Quoted passage:

National Review‘s editors suggest an implausible response to Ukraine’s protests:
“Europe” should therefore make every effort — and offer every financial, economic, and political guarantee — to persuade Yanukovych and his supporting cast of oligarchs to break with Putin’s Russia and sign onto an association agreement with the European Union that will more than compensate them for Putin’s threatened trade war [bold mine-DL].
As Julia Gray mentioned in the post I linked to earlier, trade with Russia accounts for approximately one-fifth of the country’s GDP. The EU has so far shown no interest in providing remotely enough compensation to begin to offset the effects of lost trade with Russia, and it is doubtful that most Ukrainians would favor the “decisive separation” from Russia that the editors see as the ultimate goal of all this. Indeed, the more that trade with the EU has been cast in terms of being a “civilizational choice,” the less attractive it has appeared to Ukrainians that might otherwise see the benefits of it. It is impractical at best to seek a “decisive separation” between two countries that have been bound together both culturally and economically over such a long period of time. Like the misguided idea of bringing Ukraine into NATO, it substitutes the preferences of hawks in the West for what most Ukrainians want.
The other major flaw with this proposal is the assumption that Ukraine represents a “major” strategic prize. Mark Adomanis reviews the numbers and reaches the opposite conclusion:
Ukraine is not a “prize,” it’s a rapidly aging society that is one of the most demographically unstable in the planet.

Exercise tasks:
A. In the commentary on Ukraine's protests, what share of Ukraine's GDP does trade with Russia account for?
B. Reproduce the commentary on Ukraine's protests from "National Review‘s editors" up to and including "war [bold mine-DL].".

Stored data:

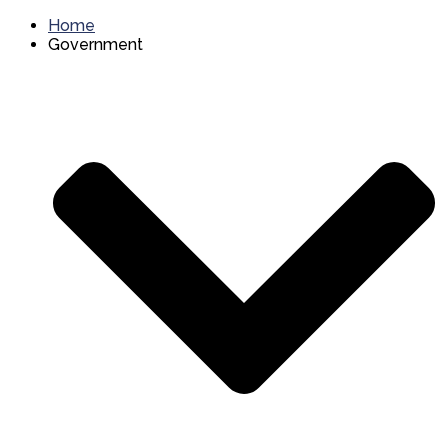
Home
Government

Exercise solutions:
A. Approximately one-fifth.

B.
National Review‘s editors suggest an implausible response to Ukraine’s protests:
“Europe” should therefore make every effort — and offer every financial, economic, and political guarantee — to persuade Yanukovych and his supporting cast of oligarchs to break with Putin’s Russia and sign onto an association agreement with the European Union that will more than compensate them for Putin’s threatened trade war [bold mine-DL].